Initial Treatment for Moderate Asthma in Pediatric Patients
Low-dose inhaled corticosteroids (ICS) are the preferred initial treatment for moderate persistent asthma in pediatric patients. 1
Treatment Algorithm for Moderate Persistent Asthma
First-Line Therapy
- Preferred treatment: Low-dose inhaled corticosteroid (ICS) plus long-acting beta agonist (LABA)
- OR
- Medium-dose inhaled corticosteroid alone 1
Alternative Treatments
- Low-dose inhaled corticosteroid plus one of the following:
- Leukotriene receptor antagonist (LTRA) such as montelukast
- Theophylline
- Zileuton 1
Medication Administration
- For children under 5 years: Use nebulizer, dry powder inhaler (DPI), or metered-dose inhaler (MDI) with holding chamber, with or without face mask 1
- For children 5 years and older: Standard delivery devices can be used with appropriate technique training 1
Evidence Supporting ICS as First-Line Therapy
Strong evidence establishes that inhaled corticosteroids improve long-term outcomes for children with moderate persistent asthma compared to as-needed beta2-agonists, as measured by:
- Improved lung function (FEV1)
- Reduced airway hyperresponsiveness
- Improved symptom scores
- Fewer courses of oral corticosteroids
- Fewer urgent care visits or hospitalizations 1
Important Safety Considerations
- Long-acting beta agonists (LABAs) should never be used as monotherapy due to safety concerns, including increased risk of severe exacerbations and deaths 1
- Always combine LABAs with ICS when prescribed 1
- Monitor growth in children on ICS, though studies show minimal impact on height with low-dose therapy 2
Leukotriene Receptor Antagonists as Alternative
- Montelukast (Singulair) is approved for children as young as 1 year old
- Advantages include once-daily oral dosing and high compliance rates 1
- May be particularly effective for viral-induced wheezing 3
- FDA label data shows montelukast can reduce inhaled beta-agonist use in pediatric patients (mean decrease of 0.56 puffs per day compared to 0.23 puffs in placebo) 4
Step-Up Approach
If symptoms are not adequately controlled on initial therapy:
- Check adherence and inhaler technique
- Consider stepping up to medium-dose ICS plus LABA
- For severe cases, consider high-dose ICS plus LABA 1, 5
Monitoring Response
- Assess symptom control, including daytime symptoms, nighttime awakenings, and activity limitations
- Monitor frequency of rescue medication use (use of short-acting beta-agonists more than twice weekly indicates inadequate control)

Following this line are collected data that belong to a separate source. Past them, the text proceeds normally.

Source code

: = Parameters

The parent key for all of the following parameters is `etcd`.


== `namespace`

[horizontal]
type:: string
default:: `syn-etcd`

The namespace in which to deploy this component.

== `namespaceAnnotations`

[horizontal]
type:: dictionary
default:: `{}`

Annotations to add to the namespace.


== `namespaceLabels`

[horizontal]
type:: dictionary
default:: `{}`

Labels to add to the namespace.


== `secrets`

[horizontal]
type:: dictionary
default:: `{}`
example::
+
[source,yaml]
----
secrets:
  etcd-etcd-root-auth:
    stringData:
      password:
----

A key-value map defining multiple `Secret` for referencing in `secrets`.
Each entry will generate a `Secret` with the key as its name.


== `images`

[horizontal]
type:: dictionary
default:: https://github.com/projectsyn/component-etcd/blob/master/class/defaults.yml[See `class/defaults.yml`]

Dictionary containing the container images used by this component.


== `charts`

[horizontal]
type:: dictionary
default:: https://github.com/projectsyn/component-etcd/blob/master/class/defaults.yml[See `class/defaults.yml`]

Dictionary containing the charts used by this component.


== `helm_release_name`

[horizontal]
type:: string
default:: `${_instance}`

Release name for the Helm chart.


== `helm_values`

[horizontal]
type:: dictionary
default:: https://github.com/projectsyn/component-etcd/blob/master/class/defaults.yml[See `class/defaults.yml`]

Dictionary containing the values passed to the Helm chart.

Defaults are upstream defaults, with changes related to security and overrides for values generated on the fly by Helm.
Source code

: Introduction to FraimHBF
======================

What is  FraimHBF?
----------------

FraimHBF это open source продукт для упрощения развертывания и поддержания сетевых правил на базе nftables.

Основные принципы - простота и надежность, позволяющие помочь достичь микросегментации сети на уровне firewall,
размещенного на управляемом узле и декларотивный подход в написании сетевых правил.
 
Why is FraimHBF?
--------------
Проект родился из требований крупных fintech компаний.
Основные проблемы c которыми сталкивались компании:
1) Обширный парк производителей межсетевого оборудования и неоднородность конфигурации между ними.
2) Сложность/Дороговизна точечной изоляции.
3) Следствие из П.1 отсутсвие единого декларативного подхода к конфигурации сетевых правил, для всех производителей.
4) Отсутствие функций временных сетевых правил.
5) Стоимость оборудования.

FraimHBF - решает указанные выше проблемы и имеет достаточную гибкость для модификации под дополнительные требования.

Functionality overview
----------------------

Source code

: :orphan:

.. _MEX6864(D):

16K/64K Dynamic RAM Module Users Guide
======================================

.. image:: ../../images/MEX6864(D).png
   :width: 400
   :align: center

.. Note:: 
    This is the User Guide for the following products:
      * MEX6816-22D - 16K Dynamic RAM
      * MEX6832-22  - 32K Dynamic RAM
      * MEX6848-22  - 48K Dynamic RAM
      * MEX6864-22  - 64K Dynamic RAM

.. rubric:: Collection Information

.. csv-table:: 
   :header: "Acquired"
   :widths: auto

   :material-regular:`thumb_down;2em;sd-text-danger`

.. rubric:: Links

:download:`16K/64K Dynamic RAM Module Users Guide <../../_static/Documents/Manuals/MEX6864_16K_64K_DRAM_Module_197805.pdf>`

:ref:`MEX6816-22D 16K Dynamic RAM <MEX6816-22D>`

- Consider lung function testing when age-appropriate
- Evaluate for exacerbations requiring oral corticosteroids 5
Common Pitfalls to Avoid
- Using LABAs as monotherapy (always combine with ICS)
- Failing to reassess control regularly
- Not checking inhaler technique at follow-up visits
- Overlooking adherence issues with prescribed medications
- Missing comorbidities that may worsen asthma control
The evidence clearly supports inhaled corticosteroids as the cornerstone of therapy for moderate persistent asthma in children, with combination therapy including a LABA as the preferred approach for optimal control.